§ **What you need to do**:
From the top of the records below down to the line containing "- [x] Create", reproduce every line exactly.

※

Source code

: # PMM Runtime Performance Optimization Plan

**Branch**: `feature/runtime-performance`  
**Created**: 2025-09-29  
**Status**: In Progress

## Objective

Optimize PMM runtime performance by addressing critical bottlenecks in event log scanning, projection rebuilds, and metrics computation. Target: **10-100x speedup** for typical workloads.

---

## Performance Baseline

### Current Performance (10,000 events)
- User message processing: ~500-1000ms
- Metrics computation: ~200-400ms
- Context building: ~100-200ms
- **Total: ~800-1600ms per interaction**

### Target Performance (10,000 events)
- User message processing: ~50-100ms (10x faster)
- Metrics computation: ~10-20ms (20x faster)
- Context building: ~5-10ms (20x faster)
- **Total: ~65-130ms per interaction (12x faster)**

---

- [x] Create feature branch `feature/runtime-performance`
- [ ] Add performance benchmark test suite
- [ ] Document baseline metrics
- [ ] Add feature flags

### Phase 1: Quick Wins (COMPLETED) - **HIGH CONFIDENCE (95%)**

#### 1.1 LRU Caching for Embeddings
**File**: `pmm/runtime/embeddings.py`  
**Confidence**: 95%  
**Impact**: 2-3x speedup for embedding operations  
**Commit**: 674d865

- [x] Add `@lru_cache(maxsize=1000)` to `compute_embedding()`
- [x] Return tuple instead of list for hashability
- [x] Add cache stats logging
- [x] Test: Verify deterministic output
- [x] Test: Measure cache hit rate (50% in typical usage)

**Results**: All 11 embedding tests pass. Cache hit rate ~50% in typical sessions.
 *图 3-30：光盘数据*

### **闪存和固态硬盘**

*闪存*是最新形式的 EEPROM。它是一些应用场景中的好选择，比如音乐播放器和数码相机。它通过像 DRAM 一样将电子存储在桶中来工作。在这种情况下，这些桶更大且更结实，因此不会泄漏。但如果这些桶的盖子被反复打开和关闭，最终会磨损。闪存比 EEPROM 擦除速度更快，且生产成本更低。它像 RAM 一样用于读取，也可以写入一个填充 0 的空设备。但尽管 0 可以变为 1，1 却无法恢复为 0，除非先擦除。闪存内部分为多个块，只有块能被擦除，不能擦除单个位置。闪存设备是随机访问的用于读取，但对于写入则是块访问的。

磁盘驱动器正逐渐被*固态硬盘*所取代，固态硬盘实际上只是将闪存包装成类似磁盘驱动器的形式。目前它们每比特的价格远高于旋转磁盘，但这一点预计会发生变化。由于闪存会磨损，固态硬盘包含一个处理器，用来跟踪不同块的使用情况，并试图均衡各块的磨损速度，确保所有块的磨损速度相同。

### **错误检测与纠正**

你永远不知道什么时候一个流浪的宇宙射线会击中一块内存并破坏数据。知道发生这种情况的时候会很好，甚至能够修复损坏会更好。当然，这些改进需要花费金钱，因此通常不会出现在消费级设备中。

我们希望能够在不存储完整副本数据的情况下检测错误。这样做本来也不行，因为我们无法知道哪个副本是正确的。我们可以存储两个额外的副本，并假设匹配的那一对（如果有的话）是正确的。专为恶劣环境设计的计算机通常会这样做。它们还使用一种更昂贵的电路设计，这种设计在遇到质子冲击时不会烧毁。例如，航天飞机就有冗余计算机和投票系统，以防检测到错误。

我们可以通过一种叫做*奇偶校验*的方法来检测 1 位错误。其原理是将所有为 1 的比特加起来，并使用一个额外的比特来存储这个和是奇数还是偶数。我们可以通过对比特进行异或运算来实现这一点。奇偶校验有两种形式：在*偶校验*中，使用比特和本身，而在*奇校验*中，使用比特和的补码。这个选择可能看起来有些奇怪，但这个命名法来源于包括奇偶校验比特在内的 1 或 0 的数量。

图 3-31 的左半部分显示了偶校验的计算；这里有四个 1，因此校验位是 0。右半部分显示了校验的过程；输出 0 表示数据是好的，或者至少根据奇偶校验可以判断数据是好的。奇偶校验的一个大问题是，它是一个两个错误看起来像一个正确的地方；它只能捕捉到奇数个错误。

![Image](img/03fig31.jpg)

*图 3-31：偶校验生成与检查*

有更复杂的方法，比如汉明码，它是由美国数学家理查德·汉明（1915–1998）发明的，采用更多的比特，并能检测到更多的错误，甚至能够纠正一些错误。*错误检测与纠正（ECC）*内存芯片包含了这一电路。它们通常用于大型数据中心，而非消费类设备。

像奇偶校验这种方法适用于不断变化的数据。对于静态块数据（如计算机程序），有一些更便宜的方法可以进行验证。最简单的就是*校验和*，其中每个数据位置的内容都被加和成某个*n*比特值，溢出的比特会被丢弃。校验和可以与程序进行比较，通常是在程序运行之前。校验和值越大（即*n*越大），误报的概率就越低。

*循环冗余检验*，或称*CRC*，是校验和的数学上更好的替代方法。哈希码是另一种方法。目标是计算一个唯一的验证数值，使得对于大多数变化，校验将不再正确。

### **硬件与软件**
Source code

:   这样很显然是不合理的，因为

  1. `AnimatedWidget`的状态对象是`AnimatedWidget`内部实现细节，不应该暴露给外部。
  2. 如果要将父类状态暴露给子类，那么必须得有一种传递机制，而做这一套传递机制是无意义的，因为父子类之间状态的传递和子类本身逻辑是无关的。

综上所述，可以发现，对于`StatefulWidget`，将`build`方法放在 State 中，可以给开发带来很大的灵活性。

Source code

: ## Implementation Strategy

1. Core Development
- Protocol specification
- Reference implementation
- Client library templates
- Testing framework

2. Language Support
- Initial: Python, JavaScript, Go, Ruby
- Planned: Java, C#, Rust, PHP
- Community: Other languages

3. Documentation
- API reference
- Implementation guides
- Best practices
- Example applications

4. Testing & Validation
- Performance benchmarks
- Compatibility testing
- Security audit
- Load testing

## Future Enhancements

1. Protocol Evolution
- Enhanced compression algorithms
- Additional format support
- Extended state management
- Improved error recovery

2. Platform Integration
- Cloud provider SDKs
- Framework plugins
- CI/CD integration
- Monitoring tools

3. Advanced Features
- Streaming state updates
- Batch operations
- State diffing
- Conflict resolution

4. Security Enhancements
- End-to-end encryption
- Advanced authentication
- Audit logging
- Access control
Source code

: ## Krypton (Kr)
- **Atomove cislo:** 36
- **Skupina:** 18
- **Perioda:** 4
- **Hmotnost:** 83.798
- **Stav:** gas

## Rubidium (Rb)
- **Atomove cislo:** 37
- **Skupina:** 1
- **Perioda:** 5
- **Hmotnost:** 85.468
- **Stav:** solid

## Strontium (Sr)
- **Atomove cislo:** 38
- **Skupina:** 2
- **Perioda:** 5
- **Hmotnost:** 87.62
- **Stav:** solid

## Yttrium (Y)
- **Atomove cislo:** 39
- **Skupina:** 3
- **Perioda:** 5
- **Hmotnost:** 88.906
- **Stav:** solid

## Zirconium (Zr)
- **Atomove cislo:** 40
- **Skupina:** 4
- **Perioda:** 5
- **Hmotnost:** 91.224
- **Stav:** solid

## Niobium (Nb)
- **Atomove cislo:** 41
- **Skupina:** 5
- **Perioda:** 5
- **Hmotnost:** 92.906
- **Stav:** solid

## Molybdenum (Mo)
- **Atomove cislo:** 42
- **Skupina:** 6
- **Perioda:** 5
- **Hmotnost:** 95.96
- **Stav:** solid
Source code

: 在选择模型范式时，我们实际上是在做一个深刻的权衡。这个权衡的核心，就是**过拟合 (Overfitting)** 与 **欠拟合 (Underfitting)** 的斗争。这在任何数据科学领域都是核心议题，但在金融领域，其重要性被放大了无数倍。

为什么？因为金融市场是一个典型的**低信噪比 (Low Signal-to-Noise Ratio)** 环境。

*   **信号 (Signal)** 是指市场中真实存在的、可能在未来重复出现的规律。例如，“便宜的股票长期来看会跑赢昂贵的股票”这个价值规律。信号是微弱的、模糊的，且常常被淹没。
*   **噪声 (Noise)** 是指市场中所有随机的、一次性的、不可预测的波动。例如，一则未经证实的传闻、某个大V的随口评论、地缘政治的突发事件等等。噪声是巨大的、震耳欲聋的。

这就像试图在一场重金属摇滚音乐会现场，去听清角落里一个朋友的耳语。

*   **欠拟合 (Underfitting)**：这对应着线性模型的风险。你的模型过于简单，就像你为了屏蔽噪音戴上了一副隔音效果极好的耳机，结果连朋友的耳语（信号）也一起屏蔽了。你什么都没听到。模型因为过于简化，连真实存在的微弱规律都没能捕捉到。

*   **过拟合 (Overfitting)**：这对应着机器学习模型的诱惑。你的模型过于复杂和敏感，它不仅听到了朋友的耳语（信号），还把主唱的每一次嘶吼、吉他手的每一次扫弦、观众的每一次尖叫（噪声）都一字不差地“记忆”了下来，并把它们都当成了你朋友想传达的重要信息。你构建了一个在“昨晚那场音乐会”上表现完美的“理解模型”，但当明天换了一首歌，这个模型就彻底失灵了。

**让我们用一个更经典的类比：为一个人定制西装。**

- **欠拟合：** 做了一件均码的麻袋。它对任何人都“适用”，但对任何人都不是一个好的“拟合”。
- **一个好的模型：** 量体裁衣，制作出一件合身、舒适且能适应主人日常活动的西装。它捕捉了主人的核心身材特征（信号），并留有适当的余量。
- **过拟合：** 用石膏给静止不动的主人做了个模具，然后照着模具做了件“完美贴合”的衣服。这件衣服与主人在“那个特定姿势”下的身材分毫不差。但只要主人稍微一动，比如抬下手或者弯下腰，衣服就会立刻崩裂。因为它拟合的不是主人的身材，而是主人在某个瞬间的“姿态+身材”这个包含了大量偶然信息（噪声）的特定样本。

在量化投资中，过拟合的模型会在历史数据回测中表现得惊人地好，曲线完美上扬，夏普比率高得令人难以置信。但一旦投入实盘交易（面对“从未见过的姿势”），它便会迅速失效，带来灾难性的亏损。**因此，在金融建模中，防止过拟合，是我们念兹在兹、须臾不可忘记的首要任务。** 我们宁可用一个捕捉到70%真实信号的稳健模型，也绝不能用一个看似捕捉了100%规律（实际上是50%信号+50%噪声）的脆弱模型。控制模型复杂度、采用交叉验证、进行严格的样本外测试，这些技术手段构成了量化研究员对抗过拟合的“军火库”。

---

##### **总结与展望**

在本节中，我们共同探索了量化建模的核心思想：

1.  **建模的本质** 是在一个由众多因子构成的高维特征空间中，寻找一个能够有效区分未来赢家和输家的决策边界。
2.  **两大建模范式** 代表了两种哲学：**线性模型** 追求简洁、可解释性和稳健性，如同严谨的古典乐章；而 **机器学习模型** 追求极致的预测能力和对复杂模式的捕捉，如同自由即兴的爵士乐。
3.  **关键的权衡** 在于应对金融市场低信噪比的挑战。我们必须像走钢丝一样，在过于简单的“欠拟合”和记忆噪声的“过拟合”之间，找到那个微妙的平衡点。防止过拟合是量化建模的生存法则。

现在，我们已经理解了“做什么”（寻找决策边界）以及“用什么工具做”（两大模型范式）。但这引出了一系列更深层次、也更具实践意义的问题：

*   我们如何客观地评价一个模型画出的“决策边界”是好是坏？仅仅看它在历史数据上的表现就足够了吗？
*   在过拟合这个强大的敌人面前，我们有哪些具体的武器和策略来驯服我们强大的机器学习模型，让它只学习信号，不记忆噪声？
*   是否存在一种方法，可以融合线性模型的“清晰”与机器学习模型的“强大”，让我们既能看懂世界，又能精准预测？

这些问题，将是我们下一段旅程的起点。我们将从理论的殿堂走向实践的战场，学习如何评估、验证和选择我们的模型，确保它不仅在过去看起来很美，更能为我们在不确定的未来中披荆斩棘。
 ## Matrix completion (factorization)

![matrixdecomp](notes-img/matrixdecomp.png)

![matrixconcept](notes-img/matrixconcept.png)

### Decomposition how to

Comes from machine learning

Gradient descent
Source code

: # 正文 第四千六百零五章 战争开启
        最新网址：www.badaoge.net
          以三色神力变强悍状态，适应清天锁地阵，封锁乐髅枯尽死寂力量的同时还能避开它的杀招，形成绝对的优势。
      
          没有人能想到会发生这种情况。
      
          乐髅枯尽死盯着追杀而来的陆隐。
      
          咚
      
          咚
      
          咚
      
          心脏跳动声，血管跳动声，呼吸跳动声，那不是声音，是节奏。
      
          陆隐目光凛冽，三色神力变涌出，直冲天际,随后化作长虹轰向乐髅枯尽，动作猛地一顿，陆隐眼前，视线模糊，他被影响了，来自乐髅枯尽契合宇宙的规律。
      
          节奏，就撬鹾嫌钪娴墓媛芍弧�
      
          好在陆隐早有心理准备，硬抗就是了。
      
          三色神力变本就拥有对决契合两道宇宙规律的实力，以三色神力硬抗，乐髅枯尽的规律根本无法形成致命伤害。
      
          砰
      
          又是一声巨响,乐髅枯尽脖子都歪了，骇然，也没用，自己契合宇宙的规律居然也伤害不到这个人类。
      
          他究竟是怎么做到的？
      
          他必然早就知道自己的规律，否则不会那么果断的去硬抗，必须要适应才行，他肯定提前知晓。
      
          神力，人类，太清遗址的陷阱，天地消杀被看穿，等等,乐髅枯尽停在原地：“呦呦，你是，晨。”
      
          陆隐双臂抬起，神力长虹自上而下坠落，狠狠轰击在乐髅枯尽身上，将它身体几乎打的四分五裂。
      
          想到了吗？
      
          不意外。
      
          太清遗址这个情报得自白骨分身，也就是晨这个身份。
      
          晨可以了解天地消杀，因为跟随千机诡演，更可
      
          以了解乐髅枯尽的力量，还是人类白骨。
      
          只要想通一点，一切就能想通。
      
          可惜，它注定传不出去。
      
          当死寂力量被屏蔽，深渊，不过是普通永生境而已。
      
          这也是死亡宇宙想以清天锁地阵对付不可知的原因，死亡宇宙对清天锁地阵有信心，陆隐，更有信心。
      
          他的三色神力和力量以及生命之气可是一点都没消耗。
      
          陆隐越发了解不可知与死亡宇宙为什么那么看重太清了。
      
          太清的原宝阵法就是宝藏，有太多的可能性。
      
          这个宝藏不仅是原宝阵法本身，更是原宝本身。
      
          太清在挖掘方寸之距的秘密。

※

§ **Response area**:
Source code

: # PMM Runtime Performance Optimization Plan

**Branch**: `feature/runtime-performance`  
**Created**: 2025-09-29  
**Status**: In Progress

## Objective

Optimize PMM runtime performance by addressing critical bottlenecks in event log scanning, projection rebuilds, and metrics computation. Target: **10-100x speedup** for typical workloads.

---

## Performance Baseline

### Current Performance (10,000 events)
- User message processing: ~500-1000ms
- Metrics computation: ~200-400ms
- Context building: ~100-200ms
- **Total: ~800-1600ms per interaction**

### Target Performance (10,000 events)
- User message processing: ~50-100ms (10x faster)
- Metrics computation: ~10-20ms (20x faster)
- Context building: ~5-10ms (20x faster)
- **Total: ~65-130ms per interaction (12x faster)**

---

- [x] Create feature branch `feature/runtime-performance`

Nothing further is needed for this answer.